Records from a collection -
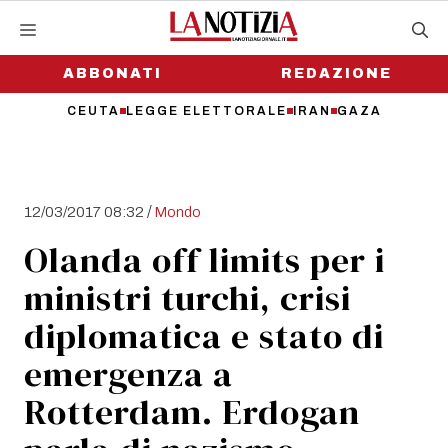
Vai
al
contenuto
ABBONATI
REDAZIONE
CEUTA
LEGGE ELETTORALE
IRAN
GAZA
/
12/03/2017 08:32
Mondo
Olanda off limits per i
ministri turchi, crisi
diplomatica e stato di
emergenza a
Rotterdam. Erdogan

TASK BRIEF - Except for the pictures, print the data above exactly.

SOLVED EXERCISE -
Vai
al
contenuto
ABBONATI
REDAZIONE
CEUTA
LEGGE ELETTORALE
IRAN
GAZA
/
12/03/2017 08:32
Mondo
Olanda off limits per i
ministri turchi, crisi
diplomatica e stato di
emergenza a
Rotterdam. Erdogan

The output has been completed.